Quando la Nightlife vide la luce

Negli anni '70 nascono il concetto di vita notturna, la Disco Music, le balere

Com'erano la musica, l'arte e la vita notturna degli anni '70, quando le rivoluzioni si facevano ancora a colpi di ideali e quando si viaggiava a bordo del mitico furgoncino Volkswagen, divenuto emblema della vita "nomade" degli hippy e che ha compituo da poco 60 anni?

IN PRINCIPIO ERA LO STUDIO 54
- Fra pantaloni a zampa, minigonne cortissime, fantasie geometriche dai colori psichedelici e acidi o dai grandi fiori sgargianti, la nightlife, intesa nel senso contemporaneo, vede proprio i suoi inizi in quegli anni. Erano i tempi del leggendario Studio 54 di New York, dove Andy Warhol era di casa e dove si incontravano star o chi divo voleva diventare, ottenendo almeno quei famosi 15 minuti di celebrità di cui Warhol parlava. Egli era solito immortalare i personaggi delle notti all'insegna dell'eccesso e della liberazione da ogni inibizione. Fra questi Andy incontrò anche il giovane fotografo David LaChapelle, che al 54 lavorava. Da quel momento la scalata al successo di David iniziò, fino a renderlo oggi uno dei più famosi. Nightlife, musica ed arte andavano a braccetto, poichè la notte era il momento più creativo per gli artisti, assetati di ispirazioni, che trovavano però molto spesso in ogni tipo di droga la loro musa... Negli anni '70 si sviluppa quindi la Disco Music, la cui regina è Donna Summer, accompagnata da Gloria Gaynor e a far da re James Brown, padre del Soul e del Funk. Il film che consacra la Disco Music e il popolo della notte è sicuramente La Febbre del Sabato Sera con John Travolta, fra palle luccianti e luci psichedeliche che danzano sul dance-floor, tra fularini al collo, camicie aderenti su pantaloni a zampa e gare di ballo. Di certo non possiamo dimenticare i Bee Gees e gli Abba.

**ELENCO DEI COMPITI**.
1. Copia dal testo sulla vita notturna degli anni '70 il brano da "Quando la Nightlife" fino a "poco 60 anni?".
2. Secondo il testo sulla vita notturna degli anni '70, chi è la regina della Disco Music?
L'elenco che segue proviene da un'altra fonte.

**DATI FORNITI**.
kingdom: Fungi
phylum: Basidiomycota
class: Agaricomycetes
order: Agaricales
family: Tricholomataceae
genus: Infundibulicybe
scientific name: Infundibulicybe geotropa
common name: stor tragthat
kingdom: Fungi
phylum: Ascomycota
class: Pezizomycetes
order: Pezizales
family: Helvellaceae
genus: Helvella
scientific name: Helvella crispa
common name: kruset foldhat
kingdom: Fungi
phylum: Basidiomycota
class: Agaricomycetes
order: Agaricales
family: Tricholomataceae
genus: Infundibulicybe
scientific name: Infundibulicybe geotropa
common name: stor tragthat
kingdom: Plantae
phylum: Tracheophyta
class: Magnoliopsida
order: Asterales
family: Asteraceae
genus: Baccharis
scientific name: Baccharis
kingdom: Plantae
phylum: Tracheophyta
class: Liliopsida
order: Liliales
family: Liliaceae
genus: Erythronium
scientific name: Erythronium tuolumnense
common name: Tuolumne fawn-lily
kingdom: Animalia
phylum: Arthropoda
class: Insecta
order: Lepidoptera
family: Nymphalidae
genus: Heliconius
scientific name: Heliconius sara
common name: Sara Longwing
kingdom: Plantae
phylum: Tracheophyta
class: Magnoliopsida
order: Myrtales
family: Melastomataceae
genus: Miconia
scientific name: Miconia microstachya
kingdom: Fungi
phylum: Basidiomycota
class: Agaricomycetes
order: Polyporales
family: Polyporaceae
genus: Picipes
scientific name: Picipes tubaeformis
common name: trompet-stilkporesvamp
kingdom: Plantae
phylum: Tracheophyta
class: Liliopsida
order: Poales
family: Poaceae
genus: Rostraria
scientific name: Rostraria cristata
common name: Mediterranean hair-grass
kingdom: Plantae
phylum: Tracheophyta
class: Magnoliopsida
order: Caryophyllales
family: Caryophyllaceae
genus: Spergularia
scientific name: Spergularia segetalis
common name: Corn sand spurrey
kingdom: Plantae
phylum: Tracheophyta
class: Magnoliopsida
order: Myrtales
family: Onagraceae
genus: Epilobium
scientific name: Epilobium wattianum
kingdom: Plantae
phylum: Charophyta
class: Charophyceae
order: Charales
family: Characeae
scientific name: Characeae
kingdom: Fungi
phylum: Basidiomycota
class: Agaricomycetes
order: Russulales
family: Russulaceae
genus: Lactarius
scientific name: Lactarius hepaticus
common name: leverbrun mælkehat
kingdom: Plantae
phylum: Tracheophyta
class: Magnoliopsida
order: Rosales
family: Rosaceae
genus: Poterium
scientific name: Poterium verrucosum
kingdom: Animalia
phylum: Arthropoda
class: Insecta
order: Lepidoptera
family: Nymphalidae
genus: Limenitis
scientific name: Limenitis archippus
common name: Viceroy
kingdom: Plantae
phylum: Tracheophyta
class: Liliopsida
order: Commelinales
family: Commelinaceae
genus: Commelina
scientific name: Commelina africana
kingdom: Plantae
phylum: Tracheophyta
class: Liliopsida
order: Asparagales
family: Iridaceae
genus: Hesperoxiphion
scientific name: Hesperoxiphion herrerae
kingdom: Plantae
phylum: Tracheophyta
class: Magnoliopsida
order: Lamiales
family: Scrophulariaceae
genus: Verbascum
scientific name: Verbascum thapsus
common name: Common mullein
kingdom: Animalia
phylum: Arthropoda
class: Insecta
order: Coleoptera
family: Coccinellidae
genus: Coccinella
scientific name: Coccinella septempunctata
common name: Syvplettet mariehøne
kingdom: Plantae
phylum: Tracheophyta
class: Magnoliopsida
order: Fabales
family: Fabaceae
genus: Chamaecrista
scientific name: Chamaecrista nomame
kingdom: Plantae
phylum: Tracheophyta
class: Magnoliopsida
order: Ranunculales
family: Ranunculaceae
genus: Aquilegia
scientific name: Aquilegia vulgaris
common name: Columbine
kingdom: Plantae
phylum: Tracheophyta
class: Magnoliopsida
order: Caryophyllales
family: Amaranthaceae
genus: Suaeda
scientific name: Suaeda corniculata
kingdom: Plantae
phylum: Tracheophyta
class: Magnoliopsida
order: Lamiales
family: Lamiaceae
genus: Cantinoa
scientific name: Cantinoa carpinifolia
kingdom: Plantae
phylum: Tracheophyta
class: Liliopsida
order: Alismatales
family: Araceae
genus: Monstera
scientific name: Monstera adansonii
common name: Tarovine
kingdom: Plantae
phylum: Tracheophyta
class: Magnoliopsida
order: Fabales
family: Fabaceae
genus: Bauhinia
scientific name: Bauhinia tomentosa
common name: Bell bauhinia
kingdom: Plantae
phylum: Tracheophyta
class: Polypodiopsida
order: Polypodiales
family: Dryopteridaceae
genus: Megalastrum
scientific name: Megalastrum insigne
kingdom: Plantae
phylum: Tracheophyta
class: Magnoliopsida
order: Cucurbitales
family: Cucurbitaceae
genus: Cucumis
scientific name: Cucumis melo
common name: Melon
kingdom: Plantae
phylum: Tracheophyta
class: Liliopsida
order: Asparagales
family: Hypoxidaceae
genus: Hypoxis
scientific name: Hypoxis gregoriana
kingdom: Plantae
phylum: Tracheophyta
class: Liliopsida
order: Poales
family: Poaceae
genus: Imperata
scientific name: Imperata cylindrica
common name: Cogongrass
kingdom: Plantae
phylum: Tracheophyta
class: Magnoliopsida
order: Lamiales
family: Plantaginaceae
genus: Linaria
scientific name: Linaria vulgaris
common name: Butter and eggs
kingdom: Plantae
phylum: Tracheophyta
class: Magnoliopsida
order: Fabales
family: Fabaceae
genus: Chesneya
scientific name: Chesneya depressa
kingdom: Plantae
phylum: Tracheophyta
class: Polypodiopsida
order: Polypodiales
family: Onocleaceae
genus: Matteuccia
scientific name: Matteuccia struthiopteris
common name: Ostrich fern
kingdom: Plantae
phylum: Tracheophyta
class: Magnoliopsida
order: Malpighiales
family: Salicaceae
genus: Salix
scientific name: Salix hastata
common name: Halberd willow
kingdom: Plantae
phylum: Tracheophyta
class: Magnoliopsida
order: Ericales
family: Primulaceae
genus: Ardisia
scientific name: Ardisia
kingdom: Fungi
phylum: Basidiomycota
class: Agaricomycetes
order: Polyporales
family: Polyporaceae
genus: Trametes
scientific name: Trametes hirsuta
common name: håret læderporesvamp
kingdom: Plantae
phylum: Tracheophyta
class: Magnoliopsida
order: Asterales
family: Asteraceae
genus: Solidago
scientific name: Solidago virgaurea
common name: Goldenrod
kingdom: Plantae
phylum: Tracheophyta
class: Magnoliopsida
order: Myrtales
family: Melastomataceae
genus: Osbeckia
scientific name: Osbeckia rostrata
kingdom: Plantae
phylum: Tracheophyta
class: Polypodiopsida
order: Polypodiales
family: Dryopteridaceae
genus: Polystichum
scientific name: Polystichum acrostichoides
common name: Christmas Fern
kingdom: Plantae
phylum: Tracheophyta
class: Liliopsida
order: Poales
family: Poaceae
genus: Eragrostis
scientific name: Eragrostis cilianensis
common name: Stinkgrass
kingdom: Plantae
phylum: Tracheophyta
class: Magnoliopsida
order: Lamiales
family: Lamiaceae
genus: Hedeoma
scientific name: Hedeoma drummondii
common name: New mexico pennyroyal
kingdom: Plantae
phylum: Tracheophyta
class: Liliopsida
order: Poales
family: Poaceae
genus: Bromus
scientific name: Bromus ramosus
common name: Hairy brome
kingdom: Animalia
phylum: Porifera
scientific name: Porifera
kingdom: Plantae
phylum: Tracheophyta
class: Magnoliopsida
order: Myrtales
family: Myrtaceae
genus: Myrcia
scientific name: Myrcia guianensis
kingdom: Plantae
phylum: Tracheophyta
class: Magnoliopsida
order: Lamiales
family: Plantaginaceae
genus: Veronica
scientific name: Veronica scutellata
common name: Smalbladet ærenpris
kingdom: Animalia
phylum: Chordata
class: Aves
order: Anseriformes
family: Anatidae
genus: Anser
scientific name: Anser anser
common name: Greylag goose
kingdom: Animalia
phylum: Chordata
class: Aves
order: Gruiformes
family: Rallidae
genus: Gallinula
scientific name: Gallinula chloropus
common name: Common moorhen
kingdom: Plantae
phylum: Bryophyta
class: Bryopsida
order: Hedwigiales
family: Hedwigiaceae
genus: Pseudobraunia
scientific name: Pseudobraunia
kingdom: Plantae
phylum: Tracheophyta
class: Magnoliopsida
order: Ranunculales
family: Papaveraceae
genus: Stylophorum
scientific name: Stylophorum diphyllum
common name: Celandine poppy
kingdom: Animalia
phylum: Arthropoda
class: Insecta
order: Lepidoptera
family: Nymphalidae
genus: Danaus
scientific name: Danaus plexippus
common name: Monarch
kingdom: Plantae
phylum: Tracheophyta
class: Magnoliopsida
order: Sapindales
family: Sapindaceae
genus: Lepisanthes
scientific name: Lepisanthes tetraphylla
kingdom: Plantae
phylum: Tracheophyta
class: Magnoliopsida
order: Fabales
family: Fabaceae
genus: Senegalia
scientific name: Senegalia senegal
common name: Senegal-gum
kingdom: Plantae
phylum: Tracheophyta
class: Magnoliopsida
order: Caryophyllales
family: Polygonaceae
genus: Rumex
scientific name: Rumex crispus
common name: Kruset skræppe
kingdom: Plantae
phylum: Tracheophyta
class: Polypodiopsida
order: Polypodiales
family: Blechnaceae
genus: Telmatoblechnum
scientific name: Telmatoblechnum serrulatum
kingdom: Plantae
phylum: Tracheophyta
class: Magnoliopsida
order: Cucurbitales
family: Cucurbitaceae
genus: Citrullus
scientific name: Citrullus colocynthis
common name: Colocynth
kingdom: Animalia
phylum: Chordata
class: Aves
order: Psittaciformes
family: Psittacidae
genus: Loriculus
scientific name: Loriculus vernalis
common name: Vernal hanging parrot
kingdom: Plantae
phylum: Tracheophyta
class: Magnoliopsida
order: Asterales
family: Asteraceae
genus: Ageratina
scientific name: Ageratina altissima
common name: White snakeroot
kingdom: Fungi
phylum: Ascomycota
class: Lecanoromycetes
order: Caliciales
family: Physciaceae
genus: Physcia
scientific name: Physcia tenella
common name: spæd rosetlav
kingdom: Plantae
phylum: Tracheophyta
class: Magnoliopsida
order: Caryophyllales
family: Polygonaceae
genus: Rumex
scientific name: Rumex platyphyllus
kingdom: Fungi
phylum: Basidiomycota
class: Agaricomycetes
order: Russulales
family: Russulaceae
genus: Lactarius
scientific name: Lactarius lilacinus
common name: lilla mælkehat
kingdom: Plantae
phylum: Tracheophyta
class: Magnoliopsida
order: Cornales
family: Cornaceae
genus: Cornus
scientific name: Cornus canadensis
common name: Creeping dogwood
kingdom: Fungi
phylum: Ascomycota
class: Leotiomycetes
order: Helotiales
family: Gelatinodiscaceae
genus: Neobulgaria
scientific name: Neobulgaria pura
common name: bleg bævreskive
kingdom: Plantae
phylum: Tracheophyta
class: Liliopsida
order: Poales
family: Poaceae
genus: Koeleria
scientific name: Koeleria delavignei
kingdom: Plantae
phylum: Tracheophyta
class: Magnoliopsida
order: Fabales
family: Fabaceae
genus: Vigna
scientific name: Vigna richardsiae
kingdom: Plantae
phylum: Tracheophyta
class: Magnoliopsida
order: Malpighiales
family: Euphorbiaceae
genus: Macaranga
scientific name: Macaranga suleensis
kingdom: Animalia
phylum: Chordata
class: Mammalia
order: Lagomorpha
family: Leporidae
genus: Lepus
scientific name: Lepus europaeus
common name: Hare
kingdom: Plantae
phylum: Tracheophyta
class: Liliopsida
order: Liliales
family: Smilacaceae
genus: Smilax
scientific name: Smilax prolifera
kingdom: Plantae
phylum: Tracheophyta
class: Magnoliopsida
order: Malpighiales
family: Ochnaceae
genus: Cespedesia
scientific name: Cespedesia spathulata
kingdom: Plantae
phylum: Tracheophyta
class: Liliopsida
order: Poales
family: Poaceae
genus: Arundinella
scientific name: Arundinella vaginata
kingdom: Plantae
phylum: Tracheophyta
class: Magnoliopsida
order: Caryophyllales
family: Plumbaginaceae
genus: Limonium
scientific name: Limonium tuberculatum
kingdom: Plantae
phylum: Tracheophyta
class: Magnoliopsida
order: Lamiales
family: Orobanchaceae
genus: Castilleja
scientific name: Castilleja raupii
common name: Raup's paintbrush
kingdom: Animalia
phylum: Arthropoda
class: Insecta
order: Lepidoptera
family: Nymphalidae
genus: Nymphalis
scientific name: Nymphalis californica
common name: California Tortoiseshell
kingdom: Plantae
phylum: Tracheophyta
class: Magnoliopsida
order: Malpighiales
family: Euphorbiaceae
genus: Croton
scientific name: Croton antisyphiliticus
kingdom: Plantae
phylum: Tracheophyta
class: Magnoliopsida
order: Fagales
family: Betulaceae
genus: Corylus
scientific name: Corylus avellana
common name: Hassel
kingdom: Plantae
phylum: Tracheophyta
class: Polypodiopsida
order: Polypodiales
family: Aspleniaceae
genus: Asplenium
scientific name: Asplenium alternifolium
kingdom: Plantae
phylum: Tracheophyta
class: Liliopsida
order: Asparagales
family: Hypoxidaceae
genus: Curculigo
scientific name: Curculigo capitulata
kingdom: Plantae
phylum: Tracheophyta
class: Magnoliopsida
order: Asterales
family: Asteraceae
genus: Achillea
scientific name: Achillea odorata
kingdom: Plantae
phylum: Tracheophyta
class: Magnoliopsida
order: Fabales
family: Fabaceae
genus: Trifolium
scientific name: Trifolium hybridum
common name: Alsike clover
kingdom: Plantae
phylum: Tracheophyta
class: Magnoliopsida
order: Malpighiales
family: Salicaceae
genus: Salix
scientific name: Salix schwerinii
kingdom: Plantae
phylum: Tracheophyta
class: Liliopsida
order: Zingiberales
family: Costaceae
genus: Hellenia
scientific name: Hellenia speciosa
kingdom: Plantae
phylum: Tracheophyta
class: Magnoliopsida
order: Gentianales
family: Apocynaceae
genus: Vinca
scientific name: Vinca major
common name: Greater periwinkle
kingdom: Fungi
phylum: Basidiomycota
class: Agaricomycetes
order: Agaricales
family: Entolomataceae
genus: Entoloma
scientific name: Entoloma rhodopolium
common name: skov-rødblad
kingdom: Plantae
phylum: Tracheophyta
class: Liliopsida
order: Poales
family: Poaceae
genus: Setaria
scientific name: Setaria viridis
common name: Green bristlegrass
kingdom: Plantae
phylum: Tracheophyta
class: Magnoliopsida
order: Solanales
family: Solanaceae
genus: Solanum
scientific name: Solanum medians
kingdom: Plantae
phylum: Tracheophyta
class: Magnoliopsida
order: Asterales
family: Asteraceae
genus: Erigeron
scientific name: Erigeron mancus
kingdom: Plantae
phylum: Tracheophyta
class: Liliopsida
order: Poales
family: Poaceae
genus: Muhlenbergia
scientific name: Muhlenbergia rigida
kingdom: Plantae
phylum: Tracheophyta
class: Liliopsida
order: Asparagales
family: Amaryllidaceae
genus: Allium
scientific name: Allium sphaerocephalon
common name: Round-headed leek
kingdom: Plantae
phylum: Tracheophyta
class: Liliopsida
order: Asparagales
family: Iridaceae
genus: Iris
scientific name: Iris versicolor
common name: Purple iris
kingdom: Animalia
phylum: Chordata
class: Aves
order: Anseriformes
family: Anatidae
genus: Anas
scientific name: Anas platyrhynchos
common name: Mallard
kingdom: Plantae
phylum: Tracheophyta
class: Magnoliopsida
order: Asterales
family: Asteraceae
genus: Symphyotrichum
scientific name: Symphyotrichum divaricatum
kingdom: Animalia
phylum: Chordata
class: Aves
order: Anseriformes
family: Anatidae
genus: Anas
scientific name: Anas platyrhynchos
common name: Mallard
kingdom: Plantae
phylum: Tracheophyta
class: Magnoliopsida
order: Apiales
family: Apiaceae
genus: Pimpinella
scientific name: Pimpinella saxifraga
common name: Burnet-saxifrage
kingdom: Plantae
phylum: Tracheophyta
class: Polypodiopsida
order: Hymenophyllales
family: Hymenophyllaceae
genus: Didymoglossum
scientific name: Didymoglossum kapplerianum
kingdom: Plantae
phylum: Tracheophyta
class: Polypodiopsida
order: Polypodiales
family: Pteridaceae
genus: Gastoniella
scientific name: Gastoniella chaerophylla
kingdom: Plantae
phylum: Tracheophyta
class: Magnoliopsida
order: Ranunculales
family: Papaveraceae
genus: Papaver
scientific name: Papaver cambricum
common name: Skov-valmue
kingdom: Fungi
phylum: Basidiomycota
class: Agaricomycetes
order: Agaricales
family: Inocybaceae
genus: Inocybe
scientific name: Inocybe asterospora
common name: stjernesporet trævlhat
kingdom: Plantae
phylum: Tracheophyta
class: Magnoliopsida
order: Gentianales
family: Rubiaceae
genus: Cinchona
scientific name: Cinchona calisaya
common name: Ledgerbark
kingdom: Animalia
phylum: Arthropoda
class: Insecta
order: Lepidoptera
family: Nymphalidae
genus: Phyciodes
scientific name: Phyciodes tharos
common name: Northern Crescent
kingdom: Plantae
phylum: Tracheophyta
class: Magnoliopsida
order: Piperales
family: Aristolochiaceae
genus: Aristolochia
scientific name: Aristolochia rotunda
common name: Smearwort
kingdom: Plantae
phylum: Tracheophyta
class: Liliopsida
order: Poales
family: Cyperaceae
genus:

**RISPOSTE**.
1.
Quando la Nightlife vide la luce

Negli anni '70 nascono il concetto di vita notturna, la Disco Music, le balere

Com'erano la musica, l'arte e la vita notturna degli anni '70, quando le rivoluzioni si facevano ancora a colpi di ideali e quando si viaggiava a bordo del mitico furgoncino Volkswagen, divenuto emblema della vita "nomade" degli hippy e che ha compituo da poco 60 anni?

2. Donna Summer.